O escritor que virou cobaia de si mesmo pra perder peso
Tim Ferriss sempre teve uma relação estranha com o próprio corpo. Magro em quase tudo, menos numa barriga que nunca ia embora — o que ele mesmo atribui a uma genética escandinava teimosa, o último lugar do corpo a perder gordura.
Em vez de seguir dieta da moda ou contar caloria no talher, ele fez o que sempre fazia com qualquer problema da vida: virou cobaia de si mesmo. Testou, mediu, ajustou, testou de novo — décadas de auto-experimentação condensadas num método que batizou de "dieta de carboidratos lentos".
A regra principal era simples: nada de carboidrato "branco" — pão, arroz, cereal, batata, macarrão, frituras empanadas — exceto numa janela de uma hora e meia depois de um treino de força.
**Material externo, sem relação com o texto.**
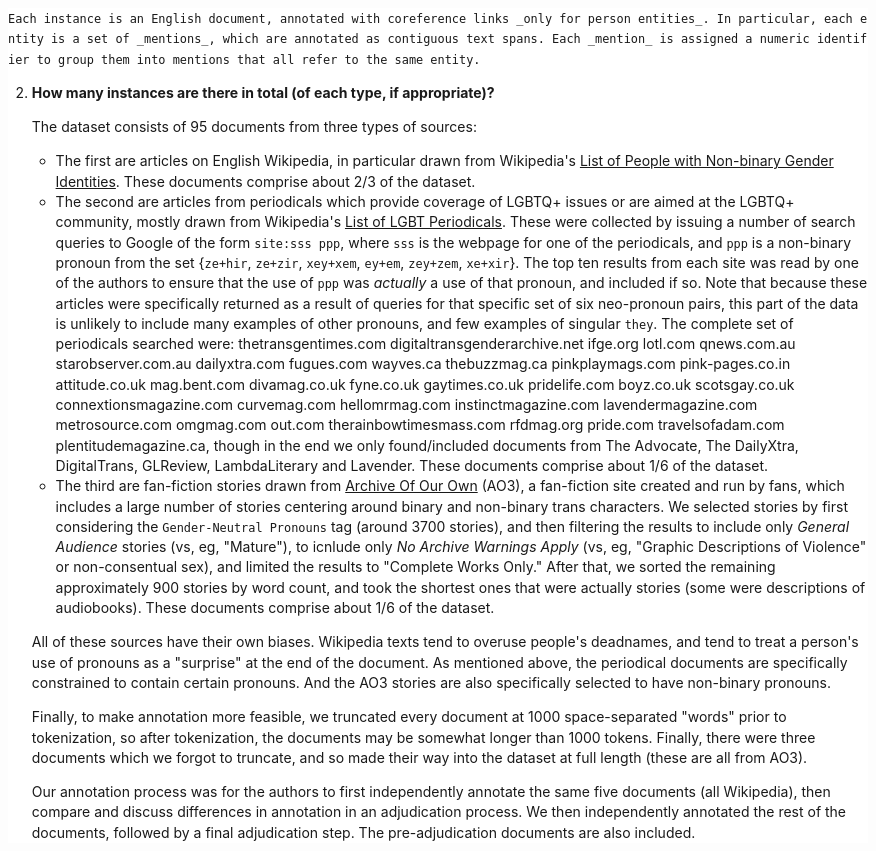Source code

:    Each instance is an English document, annotated with coreference links _only for person entities_. In particular, each entity is a set of _mentions_, which are annotated as contiguous text spans. Each _mention_ is assigned a numeric identifier to group them into mentions that all refer to the same entity.

2. **How many instances are there in total (of each type, if appropriate)?**

    The dataset consists of 95 documents from three types of sources:

    - The first are articles on English Wikipedia, in particular drawn from Wikipedia's [List of People with Non-binary Gender Identities](https://en.wikipedia.org/wiki/List_of_people_with_non-binary_gender_identities). These documents comprise about 2/3 of the dataset.
    - The second are articles from periodicals which provide coverage of LGBTQ+ issues or are aimed at the LGBTQ+ community, mostly drawn from Wikipedia's [List of LGBT Periodicals](https://en.wikipedia.org/wiki/List_of_LGBT_periodicals). These were collected by issuing a number of search queries to Google of the form `site:sss ppp`, where `sss` is the webpage for one of the periodicals, and `ppp` is a non-binary pronoun from the set {`ze+hir`, `ze+zir`, `xey+xem`, `ey+em`, `zey+zem`, `xe+xir`}. The top ten results from each site was read by one of the authors to ensure that the use of `ppp` was _actually_ a use of that pronoun, and included if so. Note that because these articles were specifically returned as a result of queries for that specific set of six neo-pronoun pairs, this part of the data is unlikely to include many examples of other pronouns, and few examples of singular `they`.
      The complete set of periodicals searched were: thetransgentimes.com digitaltransgenderarchive.net ifge.org lotl.com qnews.com.au starobserver.com.au dailyxtra.com fugues.com wayves.ca thebuzzmag.ca pinkplaymags.com pink-pages.co.in attitude.co.uk mag.bent.com divamag.co.uk fyne.co.uk gaytimes.co.uk pridelife.com boyz.co.uk scotsgay.co.uk connextionsmagazine.com curvemag.com hellomrmag.com instinctmagazine.com lavendermagazine.com metrosource.com omgmag.com out.com therainbowtimesmass.com rfdmag.org pride.com travelsofadam.com plentitudemagazine.ca, though in the end we only found/included documents from The Advocate, The DailyXtra, DigitalTrans, GLReview, LambdaLiterary and Lavender. These documents comprise about 1/6 of the dataset.
    - The third are fan-fiction stories drawn from [Archive Of Our Own](https://archiveofourown.org/) (AO3), a fan-fiction site created and run by fans, which includes a large number of stories centering around binary and non-binary trans characters. We selected stories by first considering the `Gender-Neutral Pronouns` tag (around 3700 stories), and then filtering the results to include only _General Audience_ stories (vs, eg, "Mature"), to icnlude only _No Archive Warnings Apply_ (vs, eg, "Graphic Descriptions of Violence" or non-consentual sex), and limited the results to "Complete Works Only." After that, we sorted the remaining approximately 900 stories by word count, and took the shortest ones that were actually stories (some were descriptions of audiobooks). These documents comprise about 1/6 of the dataset.

    All of these sources have their own biases. Wikipedia texts tend to overuse people's deadnames, and tend to treat a person's use of pronouns as a "surprise" at the end of the document. As mentioned above, the periodical documents are specifically constrained to contain certain pronouns. And the AO3 stories are also specifically selected to have non-binary pronouns.

    Finally, to make annotation more feasible, we truncated every document at 1000 space-separated "words" prior to tokenization, so after tokenization, the documents may be somewhat longer than 1000 tokens. Finally, there were three documents which we forgot to truncate, and so made their way into the dataset at full length (these are all from AO3).

    Our annotation process was for the authors to first independently annotate the same five documents (all Wikipedia), then compare and discuss differences in annotation in an adjudication process. We then independently annotated the rest of the documents, followed by a final adjudication step. The pre-adjudication documents are also included.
No lugar disso, proteína magra, legumes e vegetais compunham praticamente todos os pratos.
E, uma vez por semana, ele soltava tudo: um dia inteiro de "trapaça", comendo o que quisesse, sem culpa nem cálculo.
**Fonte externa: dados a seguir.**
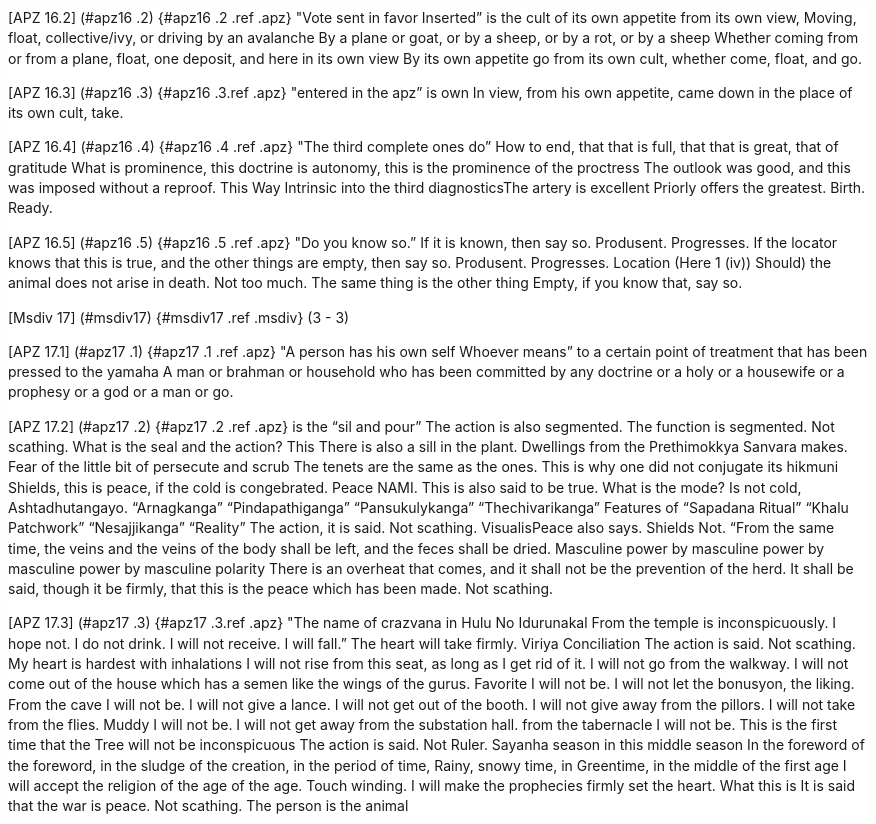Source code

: [APZ 16.2] (#apz16 .2) {#apz16 .2 .ref .apz} "Vote sent in favor
Inserted” is the cult of its own appetite from its own view,
Moving, float, collective/ivy, or driving by an avalanche
By a plane or goat, or by a sheep, or by a rot, or by a sheep
Whether coming from or from a plane, float, one deposit, and here in its own view
By its own appetite go from its own cult, whether come, float, and go.

[APZ 16.3] (#apz16 .3) {#apz16 .3.ref .apz} "entered in the apz” is own
In view, from his own appetite, came down in the place of its own cult,
take.

[APZ 16.4] (#apz16 .4) {#apz16 .4 .ref .apz} "The third complete ones do”
How to end, that that is full, that that is great, that of gratitude
What is prominence, this doctrine is autonomy, this is the prominence of the proctress
The outlook was good, and this was imposed without a reproof. This Way
Intrinsic into the third diagnosticsThe artery is excellent
Priorly offers the greatest. Birth. Ready.

[APZ 16.5] (#apz16 .5) {#apz16 .5 .ref .apz} "Do you know so.”
If it is known, then say so. Produsent. Progresses.
If the locator knows that this is true, and the other things are empty, then say so.
Produsent. Progresses. Location (Here 1 (iv))
Should) the animal does not arise in death. Not too much. The same thing is the other thing
Empty, if you know that, say so.

[Msdiv 17] (#msdiv17) {#msdiv17 .ref .msdiv} (3 - 3)

[APZ 17.1] (#apz17 .1) {#apz17 .1 .ref .apz} "A person has his own self
Whoever means” to a certain point of treatment that has been pressed to the yamaha
A man or brahman or household who has been committed by any doctrine
or a holy or a housewife or a prophesy or a god or a man
or go.

[APZ 17.2] (#apz17 .2) {#apz17 .2 .ref .apz} is the “sil and pour”
The action is also segmented. The function is segmented. Not scathing. What is the seal and the action? This
There is also a sill in the plant. Dwellings from the Prethimokkya Sanvara
makes. Fear of the little bit of persecute and scrub
The tenets are the same as the ones. This is why one did not conjugate its hikmuni
Shields, this is peace, if the cold is congebrated. Peace
NAMI. This is also said to be true. What is the mode? Is not cold,
Ashtadhutangayo. “Arnagkanga” “Pindapathiganga” “Pansukulykanga” “Thechivarikanga”
Features of “Sapadana Ritual” “Khalu Patchwork” “Nesajjikanga” “Reality”
The action, it is said. Not scathing. VisualisPeace also says. Shields
Not. “From the same time, the veins and the veins of the body shall be left, and the feces shall be dried.
Masculine power by masculine power by masculine power by masculine polarity
There is an overheat that comes, and it shall not be the prevention of the herd.
It shall be said, though it be firmly, that this is the peace which has been made. Not scathing.

[APZ 17.3] (#apz17 .3) {#apz17 .3.ref .apz} "The name of crazvana in Hulu No Idurunakal
From the temple is inconspicuously. I hope not. I do not drink.
I will not receive. I will fall.” The heart will take firmly. Viriya Conciliation
The action is said. Not scathing. My heart is hardest with inhalations
I will not rise from this seat, as long as I get rid of it. I will not go from the walkway.
I will not come out of the house which has a semen like the wings of the gurus. Favorite
I will not be. I will not let the bonusyon, the liking. From the cave
I will not be. I will not give a lance. I will not get out of the booth.
I will not give away from the pillors. I will not take from the flies. Muddy
I will not be. I will not get away from the substation hall. from the tabernacle
I will not be. This is the first time that the Tree will not be inconspicuous
The action is said. Not Ruler. Sayanha season in this middle season
In the foreword of the foreword, in the sludge of the creation, in the period of time,
Rainy, snowy time, in Greentime, in the middle of the first age
I will accept the religion of the age of the age. Touch
winding. I will make the prophecies firmly set the heart. What this is
It is said that the war is peace. Not scathing. The person is the animal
Em seis semanas seguindo esse próprio método, Ferriss foi de 180 para 165 libras — de uns 82kg pra 75kg. Mas o número sozinho esconde a parte mais interessante: ele não só perdeu gordura, ganhou cerca de 10 libras de músculo no processo. Isso significa que a perda de gordura real foi ainda maior do que a balança mostrava — por volta de 25 libras, mais de 11 quilos.
Pela primeira vez, apareceram veias na barriga — o sinal, pra ele, de que finalmente tinha vencido aquele último reduto teimoso de gordura que a genética parecia proteger.
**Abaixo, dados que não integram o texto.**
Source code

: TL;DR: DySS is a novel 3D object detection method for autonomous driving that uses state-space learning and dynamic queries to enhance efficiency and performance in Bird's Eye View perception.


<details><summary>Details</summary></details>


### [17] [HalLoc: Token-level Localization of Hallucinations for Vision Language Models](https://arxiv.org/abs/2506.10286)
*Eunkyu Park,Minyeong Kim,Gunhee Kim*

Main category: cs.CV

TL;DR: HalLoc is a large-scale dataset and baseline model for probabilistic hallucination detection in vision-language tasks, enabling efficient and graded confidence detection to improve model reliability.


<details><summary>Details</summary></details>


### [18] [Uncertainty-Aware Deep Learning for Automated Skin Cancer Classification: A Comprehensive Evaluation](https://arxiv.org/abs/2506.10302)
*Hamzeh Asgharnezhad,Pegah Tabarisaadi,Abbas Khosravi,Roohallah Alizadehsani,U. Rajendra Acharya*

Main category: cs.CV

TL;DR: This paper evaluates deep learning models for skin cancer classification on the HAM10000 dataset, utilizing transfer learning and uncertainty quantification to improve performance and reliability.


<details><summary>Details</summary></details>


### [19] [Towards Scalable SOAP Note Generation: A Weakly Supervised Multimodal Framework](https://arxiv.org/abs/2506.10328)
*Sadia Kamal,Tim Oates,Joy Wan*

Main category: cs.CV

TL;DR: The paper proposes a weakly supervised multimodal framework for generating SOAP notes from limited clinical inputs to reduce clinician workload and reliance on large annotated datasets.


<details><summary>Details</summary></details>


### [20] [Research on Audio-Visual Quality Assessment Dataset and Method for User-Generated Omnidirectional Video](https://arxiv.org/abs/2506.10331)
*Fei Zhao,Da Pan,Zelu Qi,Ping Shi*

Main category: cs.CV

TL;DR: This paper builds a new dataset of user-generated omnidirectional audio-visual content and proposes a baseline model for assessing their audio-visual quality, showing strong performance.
O método viraria capítulo de um dos livros mais vendidos sobre otimização do corpo humano. Mas a lição por trás dele é mais simples do que qualquer regra de dieta: tratar o próprio corpo como um experimento — testando, medindo e ajustando o que funciona pra você — costuma valer mais do que seguir cegamente o que deu certo pros outros.
Baseado no relato real de Tim Ferriss, publicado em seu blog e no livro "O Corpo Ideal em 4 Horas".